Per Amoroso dunque il capitalismo nasce come un sistema per cambiare le regole dei mercati al fine di trarne dei vantaggi. Ma c’era un problema, in quanto le regole della società, della comunità, andavano a toccare anche l’economia. Era dunque necessario distruggere queste regole. Inizia così la lotta dei mercanti contro i principali “dogmi” della società.

La prima battaglia e la prima vittoria del mercantilismo consiste nella separazione dell’economia dall’etica (basti pensare al famoso motto “gli affari sono affari”).

La seconda vittoria riguarda un’altra grande separazione, cioè quella tra la politica e l’etica. Da questa battaglia sorge il laicismo, inteso quindi come virtù. Dopo il potere economico, i mercanti gettano le basi per assumere il controllo anche del sistema politico.

Molto interessante la riflessione di Amoroso sulle conseguenze tra queste separazioni che avvengono all’interno della società e quelle che al contempo avvengono all’interno del singolo individuo. Cito “A queste separazioni dall’etica, prima dell’economia e poi della politica, corrispondono parallele scissioni della persona: come se le persone fossero fatte a compartimenti stagni e una volta pensassero in termini etici, un’altra in termini economici, un’altra ancora in termini politici. Questo comportamento assurdo è il contenuto folle della modernizzazione (…). Non a caso accusiamo gli integralisti di essere folli poiché ancora mescolano politica, religione, economia, costumi. In realtà essi difendono il principio dell’unità della persona e della comunità come organi di comuni responsabilità”.

Questa per quanto mi riguarda è una riflessione fondamentale e molto forte. Da appassionato di psicologia, ho intuito già da tempo lo stresso nesso che vi è tra conflitto individuale e conflitto sociale, tra i meccanismi della mente del singolo e i meccanismi della psicologia di un’intera società. In buona sostanza, comprendere i propri conflitti interiori, le proprie componenti psichiche, permette di cogliere gli stessi identici meccanismi in azione anche a livello sociale, politico, economico e così via. E lo stesso principio, per logica, dovrebbe essere valido e possible anche al contrario.
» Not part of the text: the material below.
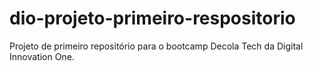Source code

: # dio-projeto-primeiro-respositorio
Projeto de primeiro repositório para o bootcamp Decola Tech da Digital Innovation One.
Amoroso prosegue quindi con l’enunciazione delle altre battaglie vinte dal mercantilismo. La terza grande guerra vinta è quella contro la religione, che imperversa nei costumi e nello stile di vita delle persone, ed è quindi un ostacolo per il processo di modernizzazione. Metterei anche in stretto collegamento questa terza battaglia con la seconda, ovvero quella contro l’etica, che certamente ha molto a che vedere anche con la religione. “Distrutta la religione della comunità in nome del materialismo e del laicismo, i mercanti impongono la loro nuova religione. L’ostia viene sostituita dalla moneta d’oro; il consumo diviene il segno della virtù e del benessere; i templi diventano le Borse ed i palazzi del potere. (…) I miracoli ormai li fa la tecnologia, affidarsi a Dio sembra antiquato; che decida la tecnologia appare più moderno, se non ovvio. Che il mercato sostituisca i giudizi di Dio sembra naturale. La Borsa, che giorno per giorno dalla tv ci dice come comportarci costituisce, ormai, la normalità. Il mercato è diventato la nuova religione“.

Infine, la quarta battaglia vinta, corrisponde ancora una volta ad una separazione, in questo caso separazione nel campo dei saperi. Possiamo pensare alla figura dello scienziato che si occupa di scienza senza però considerare le proprie responsabilità a livello sociale.

Le conseguenze di questi quattro passaggi, come sottolinea Amoroso, sono fondamentalmente due: la persona viene sostituita dall’individuo e al contempo la comunità viene spezzettata in varie parti e in vari poteri che non sono più collegati in maniera armonica tra di loro, con tutto quello che ne consegue.